In a makeshift Yankee locker room on the set of Samuel Goldwyn’s production of “Pride of the Yankees,” actors, most with zero baseball background, pulled it off, in large part, because the audience’s attention was deflected to the real thing. One, portraying a Yankee player, asked: “Hey Babe, was that homer yesterday 38 or 39?” With a broad grin, Babe Ruth himself replied: “Don’t know, but I’ll hit ‘em and you count ‘em.” Such is the nature of this unparalleled prize: an index card decorated with one of the boldest Ruth autographs you’ll ever behold.

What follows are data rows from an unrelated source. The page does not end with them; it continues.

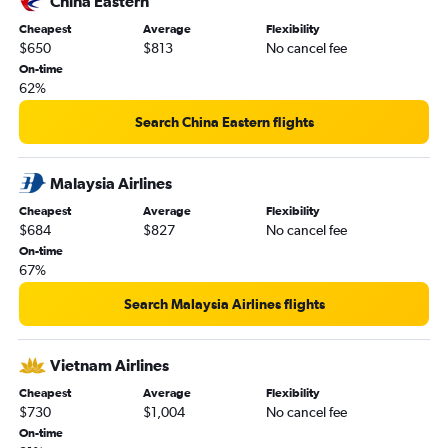
China Eastern
Cheapest
Average
Flexibility
$650
$813
No cancel fee
On-time
62%
Search China Eastern flights
Malaysia Airlines
Cheapest
Average
Flexibility
$684
$827
No cancel fee
On-time
67%
Search Malaysia Airlines flights
Vietnam Airlines
Cheapest
Average
Flexibility
$730
$1,004
No cancel fee
On-time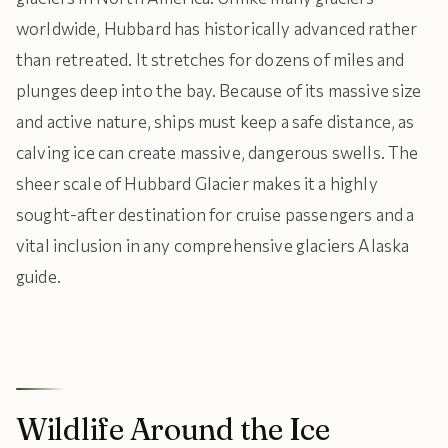
worldwide, Hubbard has historically advanced rather
than retreated. It stretches for dozens of miles and
plunges deep into the bay. Because of its massive size
and active nature, ships must keep a safe distance, as
calving ice can create massive, dangerous swells. The
sheer scale of Hubbard Glacier makes it a highly
sought-after destination for cruise passengers and a
vital inclusion in any comprehensive glaciers Alaska
guide.
Wildlife Around the Ice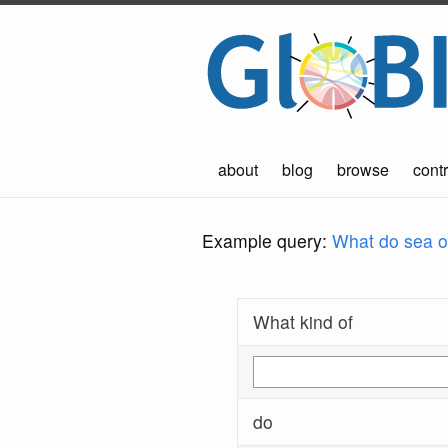
about
blog
browse
contr
Example query:
What do sea ot
What kind of
do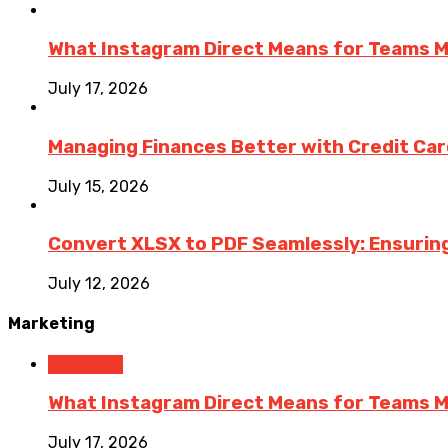
What Instagram Direct Means for Teams 
July 17, 2026
Managing Finances Better with Credit Ca
July 15, 2026
Convert XLSX to PDF Seamlessly: Ensurin
July 12, 2026
Marketing
Marketing
What Instagram Direct Means for Teams 
July 17, 2026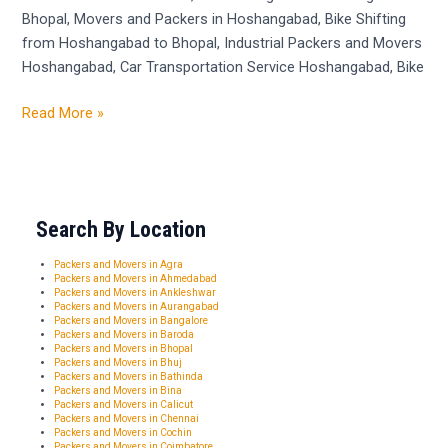
Bhopal, Movers and Packers in Hoshangabad, Bike Shifting
from Hoshangabad to Bhopal, Industrial Packers and Movers
Hoshangabad, Car Transportation Service Hoshangabad, Bike
Read More »
Search By Location
Packers and Movers in Agra
Packers and Movers in Ahmedabad
Packers and Movers in Ankleshwar
Packers and Movers in Aurangabad
Packers and Movers in Bangalore
Packers and Movers in Baroda
Packers and Movers in Bhopal
Packers and Movers in Bhuj
Packers and Movers in Bathinda
Packers and Movers in Bina
Packers and Movers in Calicut
Packers and Movers in Chennai
Packers and Movers in Cochin
Packers and Movers in Coimbatore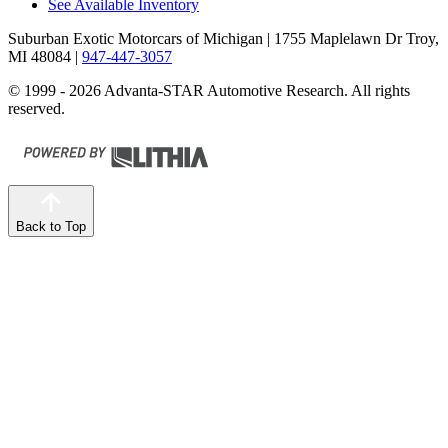
See Available Inventory
Suburban Exotic Motorcars of Michigan
| 1755 Maplelawn Dr Troy,
MI 48084
|
947-447-3057
© 1999 - 2026 Advanta-STAR Automotive Research. All rights
reserved.
Back to Top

The hobby has seen many Ruth signatures, to be sure. The usual mediums include baseballs (almost all with Ruth’s scripting in rightful occupancy of the sweet spot), publications, photos and government postcards. But as for index cards with Ruth’s endorsement? The population is scarce. Which is not to say that Ruth discriminated on what he would or wouldn’t sign. By the vast majority of accounts, he embraced the attention and rarely refused interaction and autograph requests. On this particular occasion, a 3x5” lined index card was obviously the most convenient surface available to the eager autograph seeker. On the blank side, Ruth signed in graphite pencil. With flowing characters and remarkably even pressure throughout, the scripting projects every bit of (“9”) potency. With no date indicator, we can only assume that the signature dates to post-1928, as Ruth had customarily put quotation marks around “Babe” prior to that.
Accompanying is a full photo LOA from JSA, whose namesake, James Spence, declares that “this is among the rarest examples” he’s seen.